Recognising the difficulties facing renters, the coalition government launched the Build to Rent fund, offering £1bn to help support the delivery of 10,000 new homes designed specifically for rent.

The idea was to create an institutionally backed, professionally managed private rented sector, similar to the successful, decades-
old North American government multi-family sector.

Essential Living has benefited, with money from the fund helping to finance our schemes in Archway and Three Colts Lane. News that the fund is likely to deliver fewer than half the homes promised is being seen by some as a sign of its failure, but far from failing, the fund has helped kick-start a rental revolution.

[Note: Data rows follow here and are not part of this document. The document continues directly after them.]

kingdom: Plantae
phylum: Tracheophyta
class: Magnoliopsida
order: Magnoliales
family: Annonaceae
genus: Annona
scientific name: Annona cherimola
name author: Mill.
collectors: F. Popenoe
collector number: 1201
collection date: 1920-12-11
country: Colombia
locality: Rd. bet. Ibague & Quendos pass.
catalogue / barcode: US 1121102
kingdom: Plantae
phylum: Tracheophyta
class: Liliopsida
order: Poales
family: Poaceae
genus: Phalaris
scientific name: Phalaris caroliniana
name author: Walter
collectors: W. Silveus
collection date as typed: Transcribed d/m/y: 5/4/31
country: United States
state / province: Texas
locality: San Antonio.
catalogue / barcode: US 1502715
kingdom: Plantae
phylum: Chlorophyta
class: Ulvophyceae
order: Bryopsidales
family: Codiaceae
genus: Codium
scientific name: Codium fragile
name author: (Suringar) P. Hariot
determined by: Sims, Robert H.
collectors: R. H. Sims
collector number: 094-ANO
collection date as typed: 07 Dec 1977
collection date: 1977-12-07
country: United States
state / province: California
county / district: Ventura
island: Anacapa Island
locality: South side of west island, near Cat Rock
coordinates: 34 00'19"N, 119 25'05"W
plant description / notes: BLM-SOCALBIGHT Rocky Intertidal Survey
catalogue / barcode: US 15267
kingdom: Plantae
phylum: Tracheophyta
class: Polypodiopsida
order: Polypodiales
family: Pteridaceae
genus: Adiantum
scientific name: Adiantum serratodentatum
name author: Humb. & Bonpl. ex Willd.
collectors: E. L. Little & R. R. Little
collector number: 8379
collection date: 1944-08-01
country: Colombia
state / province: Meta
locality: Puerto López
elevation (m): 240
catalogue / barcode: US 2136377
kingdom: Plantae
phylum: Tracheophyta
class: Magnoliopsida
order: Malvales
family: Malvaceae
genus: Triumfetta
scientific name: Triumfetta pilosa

The British Property Federation identified £30bn of investment ready and waiting to pour into the rental market - if the conditions are right. One key condition is political support, and the Build to Rent fund’s launch, and subsequent extension by the present Conservative government, were clear signs the government was backing the sector for the long haul.

As a result, there are 16,000 Build to Rent units in the pipeline in London alone, while thousands more are coming through in the rest of the country.

Every week, yet another institution, developer, housebuilder or housing association announces they are moving into Build to Rent. So while the fund itself may only have directly helped with the delivery of 4,000 new homes, it has indirectly helped with thousands more.

The fact the scheme is only due to deliver 4,000 new homes directly is in part thanks to the availability of private finance willing to back Build to Rent schemes.

But more damningly, it is more a reflection of failures in our planning system than the fund itself, with many schemes held back by a flawed and complicated process. By fixing planning, the government can start to fix the housing crisis.